Solar - September 15, 2021
The Nature Conservancy Oversees 50 MW Solar Project on Former Mine
The Nature Conservancy announced Sept. 13 that it will be completing an installation of a 50 MW solar array on a former surface mine in Southwest Virginia.
The organization will be working with Dominion Energy Virginia on what will be one of the first utility-scale solar projects on a former surface mine. The Highlands Solar project will span roughly 1,200 acres across the former Red Onion mine and generate enough electricity for Dominion Energy to power 12,500 homes.
The project will be managed by The Nature Conservancy and owned by the Cumberland Forest, LP impact investment fund.

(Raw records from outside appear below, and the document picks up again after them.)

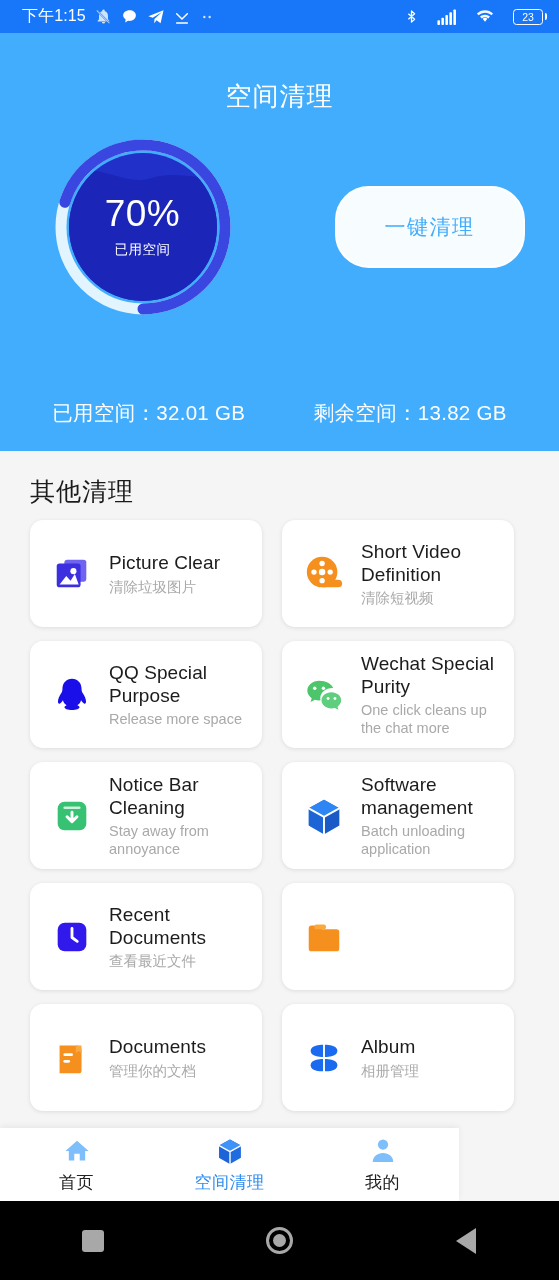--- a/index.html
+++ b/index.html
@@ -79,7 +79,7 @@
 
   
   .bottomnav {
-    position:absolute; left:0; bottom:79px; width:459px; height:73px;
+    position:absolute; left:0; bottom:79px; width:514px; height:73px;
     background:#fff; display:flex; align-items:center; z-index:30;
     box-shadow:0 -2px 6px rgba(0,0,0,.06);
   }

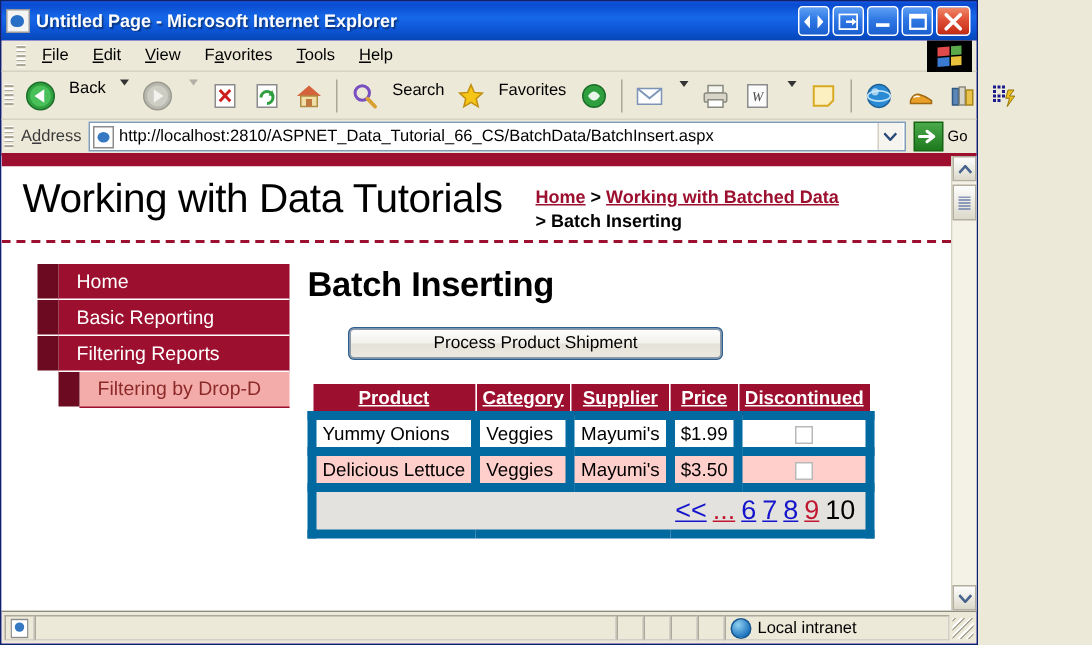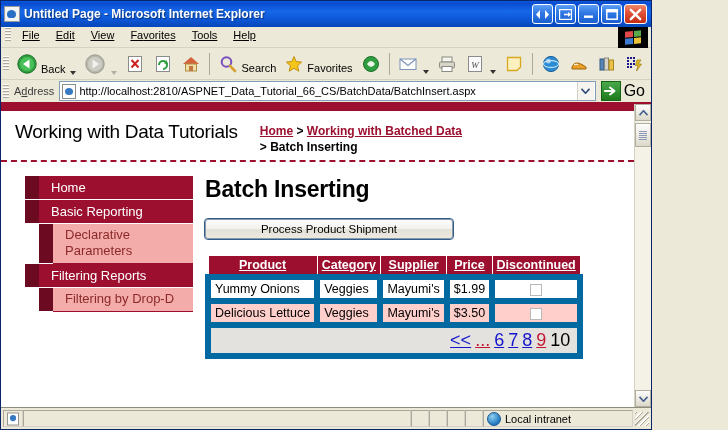--- a/index.html
+++ b/index.html
@@ -65,11 +65,10 @@
   #menubar {
     height: 21px; min-height: 21px;
     background: #ece9d8;
-    display: flex; align-items: flex-start;
+    display: flex; align-items: center;
     border-bottom: 1px solid #d6d2c2;
-    padding-left: 4px;
+    padding-left: 10px;
     position: relative;
-    text-decoration: underline;
   }
   .gripper {
     width: 6px; height: 15px; margin-right: 3px;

Combined with two other utility-scale solar projects constructed by The Nature Conservancy on former Virginia mines, the total capacity of the Cumberland Forest projects will total around 120 MW.
“Southwest Virginia and the wider Central Appalachian coalfields have an important role to play in the renewable energy economy,” Brad Kreps, director of The Nature Conservancy's Clinch Valley Program, said in a statement. “Some of the region's former mined lands are well suited for solar development and by directing development towards these areas it will help us conserve the region's intact forests for wood products, carbon storage, wildlife habitats, outdoor recreation and tourism. By collaborating with Dominion Energy and other companies on these initial projects, we hope to develop a model that can be replicated in other coal mining regions across the U.S.”
The new project will support the Virginia Clean Economy Act, which calls for Dominion Energy Virginia to produce 100% clean electricity by 2045. The Virginia General Assembly has also pursued legislation encouraging the redevelopment of former mined lands and brownfields for renewable energy projects.